"Kamu boleh tinggal disini bersama kami" kata Wati.
"Maaf nak, aku harap kamu senang dengan bertemu ibumu. Sebenarnya ayah juga tidak terlalu mengerti sih, kau tidak usah memikirkan nya" kataku untuk Syifa saat ingin menjelaskan tentang kedatangan ibunya.
Hari itu sangat bahagia aku bisa berkumpul seperti ini. Makan bersama, mengobrol dan bertingkah seperti keluarga.
Aku tidak mengerti mengapa Wati memilih untuk menerimanya lagi. Aku sadar Syifa membutuhkan ibunya. Tapi itu pilihan yang gila!
Dia bilang kalau Lia akan diterima tinggal satu atap lagi. Itu berkat diriku juga. Aku pernah berkata, "Semua tergantung pada dirimu apakah akan menerimanya kembali atau tidak. Aku lah yang akan melakukannya" padanya. Tentu saja aku mengetahui itu, bahwa putriku membutuhkannya. Tapi tetap saja itu tidak masuk akal.
Sungguh, aku sudah tidak mengerti lagi apa yang mereka pikirkan. Bukankah, aku lebih mencintai Lia dibandingkan dirinya. Aku rasa ia mengetahui hal itu. Tapi mengapa ia tetap memintanya.
Akhirnya, kami hidup bersama sehingga terlihat beberapa kecemburuan pada suatu hari.

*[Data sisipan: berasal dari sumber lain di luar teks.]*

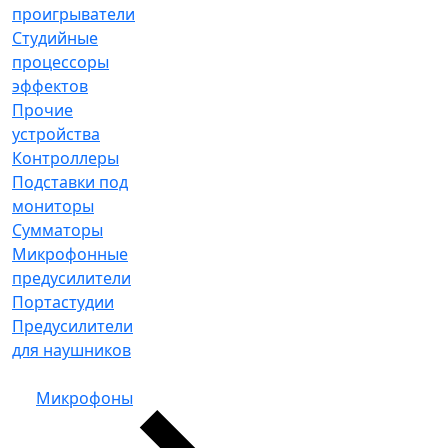
проигрыватели
Студийные
процессоры
эффектов
Прочие
устройства
Контроллеры
Подставки под
мониторы
Сумматоры
Микрофонные
предусилители
Портастудии
Предусилители
для наушников
Микрофоны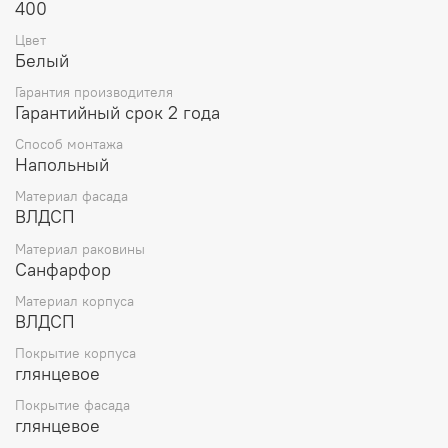
400
Цвет
Белый
Гарантия производителя
Гарантийный срок 2 года
Способ монтажа
Напольный
Материал фасада
ВЛДСП
Материал раковины
Санфарфор
Материал корпуса
ВЛДСП
Покрытие корпуса
глянцевое
Покрытие фасада
глянцевое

Padahal, aku sudah berusaha untuk berlaku adil. Saat itu, aku tidur bersama dengan Lia itu digilir setiap harinya. Namun, setiap pagi Lia selalu terlihat senang setelah tidur bersamaku. Hal itu membuat Wati penasaran, ia mengintip namun tidak membangunkan kami. Keesokan harinya ia terlihat tidak dalam semangat atau mood.
Tentu saja aku menyadarinya setelah melihatnya memandang sinis kepada Lia. Dalam pikirku, bukankah aku sudah berlaku adil. Kebetulan hari itu aku libur jadi aku dirumah seharian. Saat sore hari tiba, "Maaf, sebenarnya aku cemburu karena tadi malam aku sempat mengintip kalian" katanya menundukan kepala.
Aku senang ia jujur, terkadang aku mengerti mengapa mereka diam, marah, sedih dan senang. Dan juga terkadang aku tidak mengerti mengapa mereka diam, marah, sedih dan senang. Jadi aku senang jika ada yang menjelaskan kondisi mereka padaku disaat aku tidak mengerti.